Once QA people are hired, the department has been created. It may look like everything is in the right order, but here are more not-so-obvious mistakes that could occur and potentially ruin all the previous efforts.

Mistake #5. Not properly defining objectives.

Many QA departments are established with objectives such as:

  • Improving quality
  • Implementing a new methodology
  • Process improvement
  • Achieving CMM level X


These are good secondary objectives, but do not forget that the primary objective of any QA department is to ensure successful projects. What is a successful project? I can define it as encompassing two major criteria: the client is satisfied and the business is profitable.

Mistake #6. QA department is not involved in the company’s life and planning

Very often QA departments are positioned very low in organizations, and this causes many issues:

  • Miscommunication with other departments.
  • The QA department cannot be staffed properly because of insufficient compensation, skills issues, etc.
  • It is more difficult to escalate issues to the proper level of management that can solve them, etc.

At one of my previous company, I was even told that QAs were not allowed to use bug
tracking tool, because it was only for developers!


The QA department must be a part of or positioned higher than the application development organization. The QA staff responsible for conducting the reviews should be at a peer level or higher than the project managers.
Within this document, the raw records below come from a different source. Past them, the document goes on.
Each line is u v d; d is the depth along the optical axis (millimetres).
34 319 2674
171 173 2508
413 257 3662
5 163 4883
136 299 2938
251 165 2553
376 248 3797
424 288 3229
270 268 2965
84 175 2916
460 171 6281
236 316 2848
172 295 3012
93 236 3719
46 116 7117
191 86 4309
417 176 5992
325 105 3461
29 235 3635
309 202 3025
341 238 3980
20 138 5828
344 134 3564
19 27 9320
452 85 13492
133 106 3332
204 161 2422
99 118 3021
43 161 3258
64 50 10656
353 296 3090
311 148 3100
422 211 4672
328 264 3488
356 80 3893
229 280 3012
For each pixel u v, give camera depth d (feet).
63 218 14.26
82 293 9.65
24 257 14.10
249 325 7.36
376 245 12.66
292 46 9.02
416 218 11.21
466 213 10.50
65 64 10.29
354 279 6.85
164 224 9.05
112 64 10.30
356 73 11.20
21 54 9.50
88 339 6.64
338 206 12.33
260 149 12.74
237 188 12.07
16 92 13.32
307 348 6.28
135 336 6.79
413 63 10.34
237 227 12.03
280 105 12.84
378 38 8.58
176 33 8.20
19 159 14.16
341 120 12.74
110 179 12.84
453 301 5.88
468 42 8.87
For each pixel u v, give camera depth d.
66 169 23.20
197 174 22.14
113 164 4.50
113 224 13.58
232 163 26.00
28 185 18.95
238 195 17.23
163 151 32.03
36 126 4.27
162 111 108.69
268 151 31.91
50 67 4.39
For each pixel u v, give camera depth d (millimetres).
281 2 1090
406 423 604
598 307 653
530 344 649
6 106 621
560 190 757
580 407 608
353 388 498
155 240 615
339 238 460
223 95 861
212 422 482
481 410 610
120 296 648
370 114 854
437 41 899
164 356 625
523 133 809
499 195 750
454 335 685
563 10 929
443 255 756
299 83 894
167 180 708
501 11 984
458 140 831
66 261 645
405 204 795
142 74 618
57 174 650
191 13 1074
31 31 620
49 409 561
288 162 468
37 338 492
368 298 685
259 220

To effectively address more than superficial software-quality issues, the QA department needs to both understand software development and work closely with the people developing the software.


If you have escaped all these simple mistakes and your QA department operates effectively, then very soon you will notice some of those benefits:

  • Significantly increased project profitability.
  • Improved customer satisfaction.
  • Visibly increasing the company’s competitive advantage.

About the author

Veronika Olshevskaya is a QA manager at QA Globo Consulting. She has more than 7 years of extensive experience as a QA Engineer and QA team lead.

2 Comments on 6 Common Mistakes When Setting Up a QA Department

  1. I found this information very much positive and the position of QA.
    Good approach if any company adopts.

  2. Very well put together. In particular #3 – dev must never have control over QA. To do so is to threaten QA’s ability to provide unbiased results.